Stochastic Lagrangian Path for Leray’s Solutions of 3D Navier–Stokes Equations

Abstract

In this paper we show the existence of stochastic Lagrangian particle trajectory for Leray's solution of 3D Navier-Stokes equations. More precisely, for any Leray's solution ${\mathbf u}$ of 3D-NSE and each $(s,x)\in\mathbb{R}_+\times\mathbb{R}^3$, we show the existence of weak solutions to the following SDE, which has a density $\rho_{s,x}(t,y)$ belonging to $\mathbb{H}^{1,p}_q$ provided $p,q\in[1,2)$ with $\frac{3}{p}+\frac{2}{q}>4$: $$ \mathrm{d} X_{s,t}={\mathbf u} (s,X_{s,t})\mathrm{d} t+\sqrt{2\nu}\mathrm{d} W_t,\ \ X_{s,s}=x,\ \ t\geq s, $$ where $W$ is a three dimensional standard Brownian motion, $\nu>0$ is the viscosity constant.

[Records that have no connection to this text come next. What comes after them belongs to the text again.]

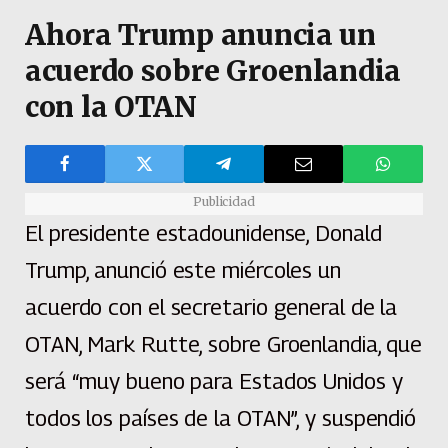
Ahora Trump anuncia un
acuerdo sobre Groenlandia
con la OTAN
Publicidad
El presidente estadounidense, Donald
Trump, anunció este miércoles un
acuerdo con el secretario general de la
OTAN, Mark Rutte, sobre Groenlandia, que
será “muy bueno para Estados Unidos y
todos los países de la OTAN”, y suspendió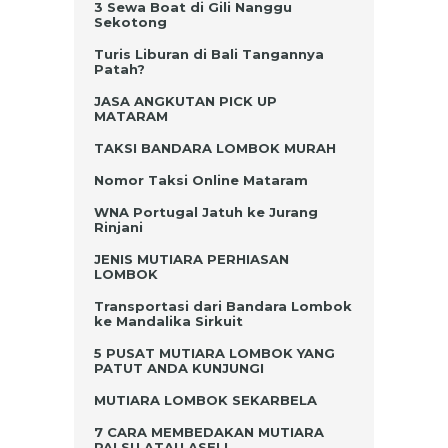
3 Sewa Boat di Gili Nanggu
Sekotong
Turis Liburan di Bali Tangannya
Patah?
JASA ANGKUTAN PICK UP
MATARAM
TAKSI BANDARA LOMBOK MURAH
Nomor Taksi Online Mataram
WNA Portugal Jatuh ke Jurang
Rinjani
JENIS MUTIARA PERHIASAN
LOMBOK
Transportasi dari Bandara Lombok
ke Mandalika Sirkuit
5 PUSAT MUTIARA LOMBOK YANG
PATUT ANDA KUNJUNGI
MUTIARA LOMBOK SEKARBELA
7 CARA MEMBEDAKAN MUTIARA
PALSU ATAU ASELI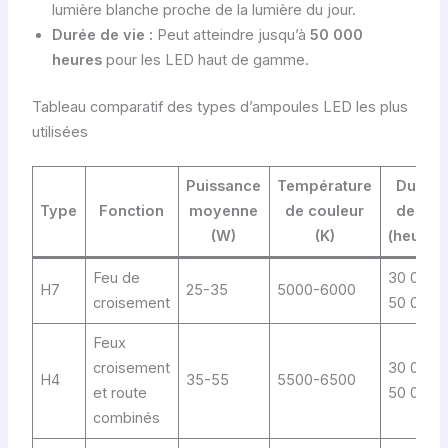
lumière blanche proche de la lumière du jour.
Durée de vie :
Peut atteindre jusqu’à
50 000
heures
pour les LED haut de gamme.
Tableau comparatif des types d’ampoules LED les plus
utilisées
Puissance
Température
Durée
Type
Fonction
moyenne
de couleur
de vie
(W)
(K)
(heures
Feu de
30 000 
H7
25-35
5000-6000
croisement
50 000
Feux
croisement
30 000 
H4
35-55
5500-6500
et route
50 000
combinés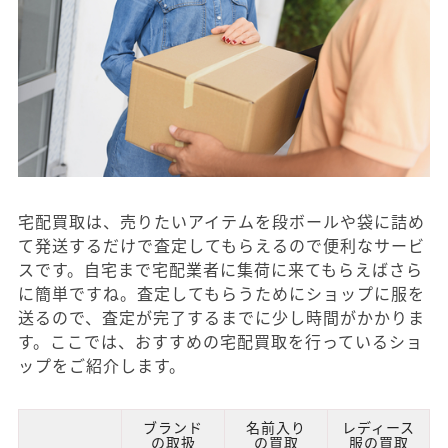
宅配買取は、売りたいアイテムを段ボールや袋に詰め
て発送するだけで査定してもらえるので便利なサービ
スです。自宅まで宅配業者に集荷に来てもらえばさら
に簡単ですね。査定してもらうためにショップに服を
送るので、査定が完了するまでに少し時間がかかりま
す。ここでは、おすすめの宅配買取を行っているショ
ップをご紹介します。
ブランド
名前入り
レディース
の取扱
の買取
服の買取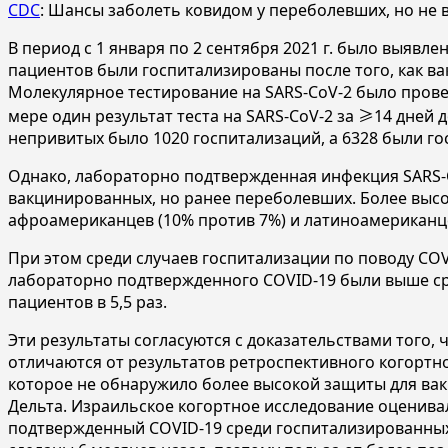
CDC
: Шансы заболеть ковидом у переболевших, но не 
В период с 1 января по 2 сентября 2021 г. было выявле
пациентов были госпитализированы после того, как ва
Молекулярное тестирование на SARS-CoV-2 было провед
мере один результат теста на SARS-CoV-2 за ≥14 дней 
непривитых было 1020 госпитализаций, а 6328 были г
Однако, лабораторно подтвержденная инфекция SARS-Co
вакцинированных, но ранее переболевших. Более высо
афроамериканцев (10% против 7%) и латиноамериканце
При этом среди случаев госпитализации по поводу COV
лабораторно подтвержденного COVID-19 были выше ср
пациентов в 5,5 раз.
Эти результаты согласуются с доказательствами того,
отличаются от результатов ретроспективного когортно
которое не обнаружило более высокой защиты для вак
Дельта. Израильское когортное исследование оценивал
подтвержденный COVID-19 среди госпитализированных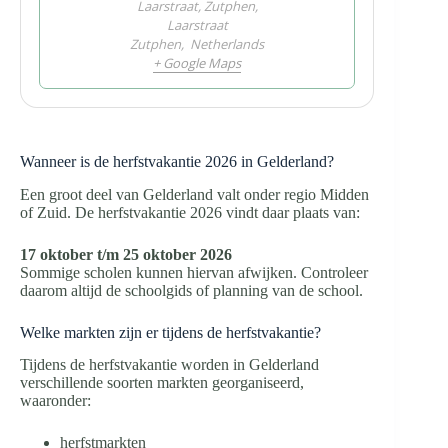
Laarstraat, Zutphen,
Laarstraat
Zutphen
,
Netherlands
+ Google Maps
Wanneer is de herfstvakantie 2026 in Gelderland?
Een groot deel van Gelderland valt onder regio Midden
of Zuid. De herfstvakantie 2026 vindt daar plaats van:
17 oktober t/m 25 oktober 2026
Sommige scholen kunnen hiervan afwijken. Controleer
daarom altijd de schoolgids of planning van de school.
Welke markten zijn er tijdens de herfstvakantie?
Tijdens de herfstvakantie worden in Gelderland
verschillende soorten markten georganiseerd,
waaronder:
herfstmarkten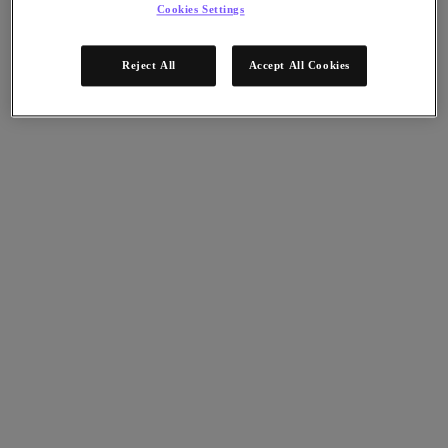
Cookies Settings
Nutanix Unified Storage
Files Storage
Objects Storage
Reject All
Accept All Cookies
Volumes Block Storage
Nutanix Data Lens
デプロイメント支援
Nutanix Move
ハードウェアプラットフォーム
ソフトウェアオプション
Community Edition
Sizer 構成シミュレータ
X-Ray によるパフォーマンスと信頼性の検
証
LCM フルスタックのアップデートマネージ
ャー
Insights サポートの自動化
アナリストレポート
ガートナー 2025年「分散ハイブリッド・インフラスト
ラクチャ（DHI）部門のマジック・クアドラント」の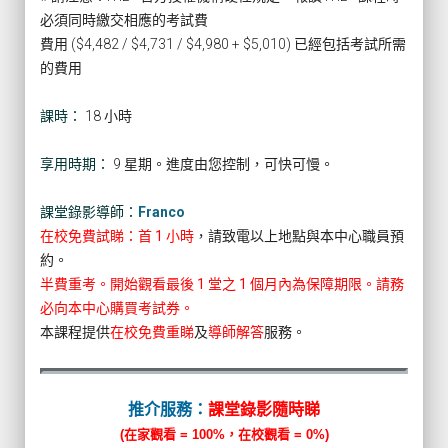
必須同時繳交相應的考試費
費用 ($4,482 / $4,731 / $4,980 + $5,010) 已經包括考試所需
的費用
課時：
18 小時
享用時期：
9 星期。進度由您控制，可快可慢。
課堂錄影導師：
Franco
在校免費試睇：首 1 小時
，請致電以上地點與本中心職員預
約。
半費重考。開始觀看最後 1 堂之 1 個月內為保障期限。請務
必向本中心購買考試券。
本課程提供
在校免費重睇
及
導師解答
服務。
推介服務：
課堂錄影隨時睇
(在家觀看 = 100%，在校觀看 = 0%)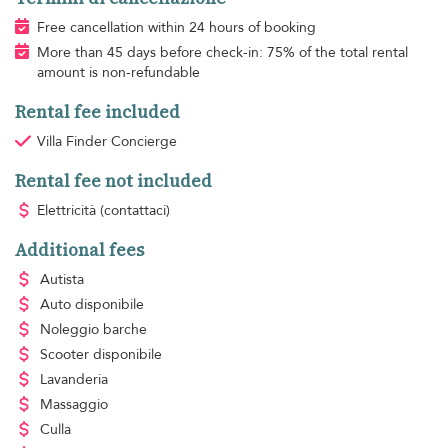
Free cancellation within 24 hours of booking
More than 45 days before check-in: 75% of the total rental
amount is non-refundable
Rental fee included
Villa Finder Concierge
Rental fee not included
Elettricità
(contattaci)
Additional fees
Autista
Auto disponibile
Noleggio barche
Scooter disponibile
Lavanderia
Massaggio
Culla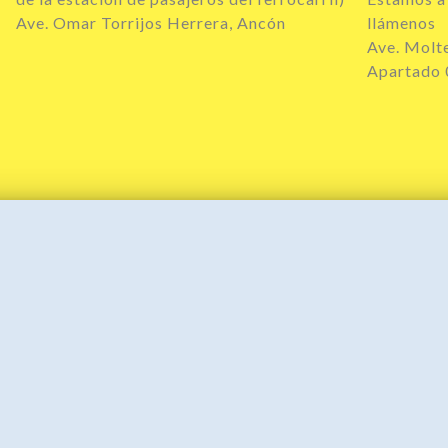
Ave. Omar Torrijos Herrera, Ancón
llámenos
Ave. Molt
Apartado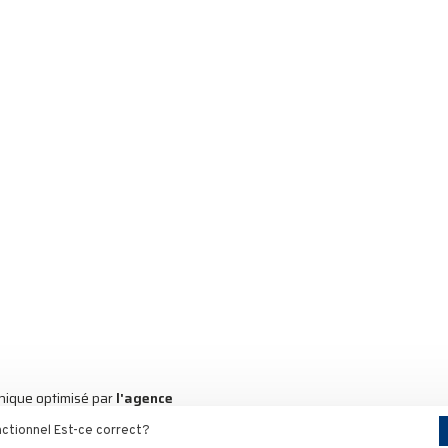
nique optimisé par
l'agence
onctionnel Est-ce correct?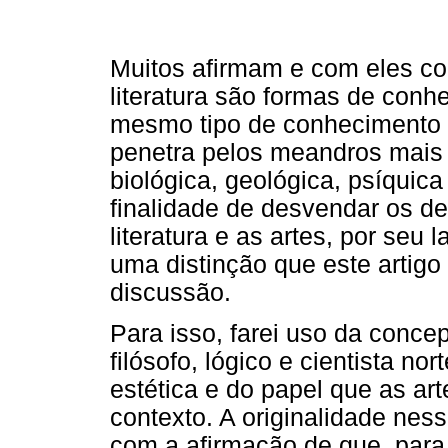
Muitos afirmam e com eles co
literatura são formas de conh
mesmo tipo de conhecimento q
penetra pelos meandros mais í
biológica, geológica, psíquica
finalidade de desvendar os d
literatura e as artes, por seu 
uma distinção que este artigo
discussão.
Para isso, farei uso da conce
filósofo, lógico e cientista no
estética e do papel que as ar
contexto. A originalidade ne
com a afirmação de que, para e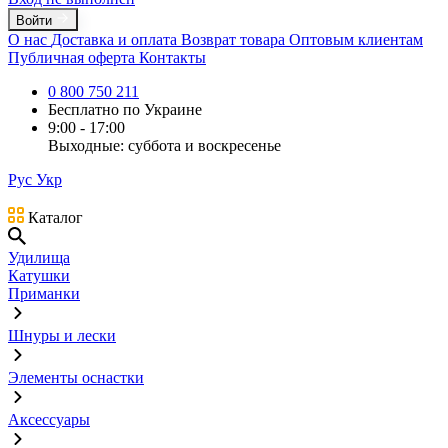
Войти
О нас
Доставка и оплата
Возврат товара
Оптовым клиентам
Публичная оферта
Контакты
0 800 750 211
Бесплатно по Украине
9:00 - 17:00
Выходные: суббота и воскресенье
Рус
Укр
Каталог
Удилища
Катушки
Приманки
Шнуры и лески
Элементы оснастки
Аксессуары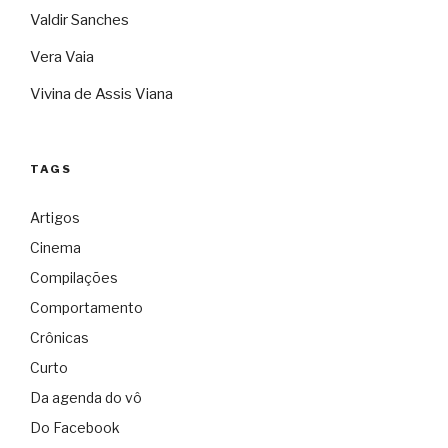
Valdir Sanches
Vera Vaia
Vivina de Assis Viana
TAGS
Artigos
Cinema
Compilações
Comportamento
Crônicas
Curto
Da agenda do vô
Do Facebook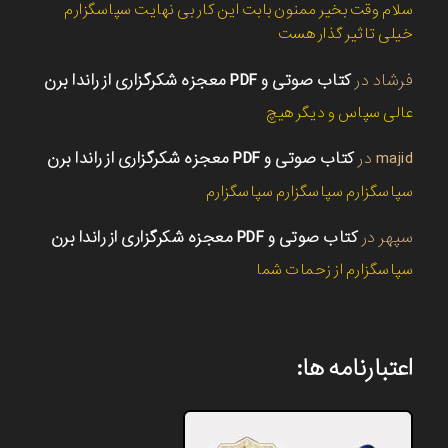
سلام وقت بخیر ممنون بابت این کار بی نهایت سپاسگزارم
خیلی تاثیر گذار هست
فرشاد
در
کتاب صوتی و PDF معجزه شکرگزاری از راندا برن
عالی سپاس و دیگر هیچ
majid
در
کتاب صوتی و PDF معجزه شکرگزاری از راندا برن
سپاسگزارم سپاسگزارم سپاسگزارم
سپهر
در
کتاب صوتی و PDF معجزه شکرگزاری از راندا برن
سپاسگزارم از زحمات شما
اعتبارنامه ها: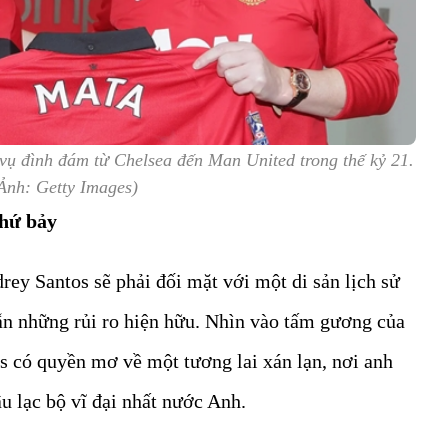
vụ đình đám từ Chelsea đến Man United trong thế kỷ 21.
Ảnh: Getty Images)
thứ bảy
drey Santos sẽ phải đối mặt với một di sản lịch sử
ẫn những rủi ro hiện hữu. Nhìn vào tấm gương của
s có quyền mơ về một tương lai xán lạn, nơi anh
u lạc bộ vĩ đại nhất nước Anh.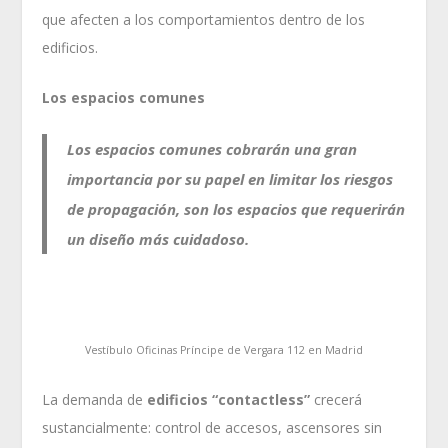
que afecten a los comportamientos dentro de los
edificios.
Los espacios comunes
Los espacios comunes cobrarán una gran
importancia por su papel en limitar los riesgos
de propagación, son los espacios que requerirán
un diseño más cuidadoso.
Vestíbulo Oficinas Príncipe de Vergara 112 en Madrid
La demanda de
edificios “contactless”
crecerá
sustancialmente: control de accesos, ascensores sin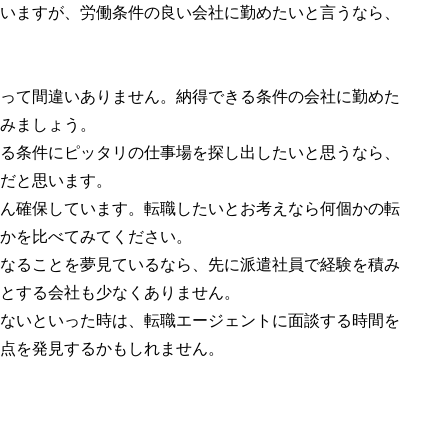
いますが、労働条件の良い会社に勤めたいと言うなら、
って間違いありません。納得できる条件の会社に勤めた
みましょう。
る条件にピッタリの仕事場を探し出したいと思うなら、
だと思います。
ん確保しています。転職したいとお考えなら何個かの転
かを比べてみてください。
なることを夢見ているなら、先に派遣社員で経験を積み
とする会社も少なくありません。
ないといった時は、転職エージェントに面談する時間を
点を発見するかもしれません。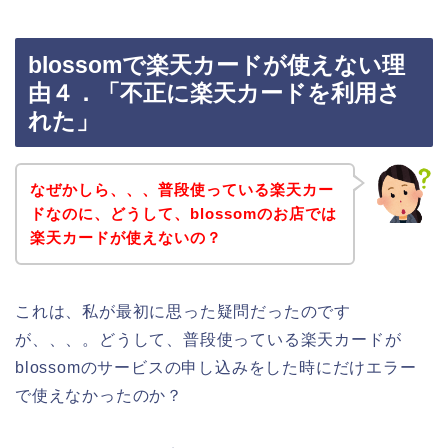
blossomで楽天カードが使えない理
由４．「不正に楽天カードを利用さ
れた」
なぜかしら、、、普段使っている楽天カー
ドなのに、どうして、blossomのお店では
楽天カードが使えないの？
これは、私が最初に思った疑問だったのです
が、、、。どうして、普段使っている楽天カードが
blossomのサービスの申し込みをした時にだけエラー
で使えなかったのか？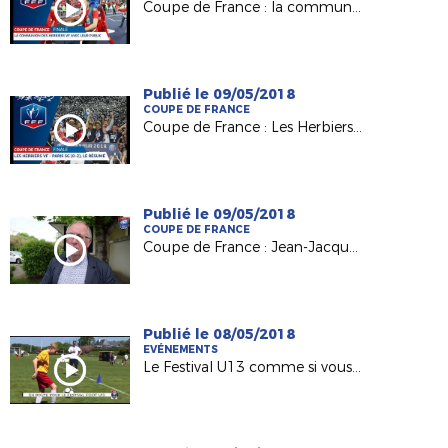
Coupe de France : la communion des Herbiers VF avec son public
Publié le 09/05/2018
COUPE DE FRANCE
Coupe de France : Les Herbiers / PSG (0-2), le résumé
Publié le 09/05/2018
COUPE DE FRANCE
Coupe de France : Jean-Jacques Gazeau (Pdt District 85) derrière Les Herbiers VF
Publié le 08/05/2018
EVÉNEMENTS
Le Festival U13 comme si vous y étiez !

Moreover, we also show that for Lebesgue almost all $(s,x)$, the solution $X^n_{s,\cdot}(x)$ of the above SDE associated with the mollifying velocity field ${\mathbf u}_n$ weakly converges to $X_{s,\cdot}(x)$ so that $X$ is a Markov process in almost sure sense.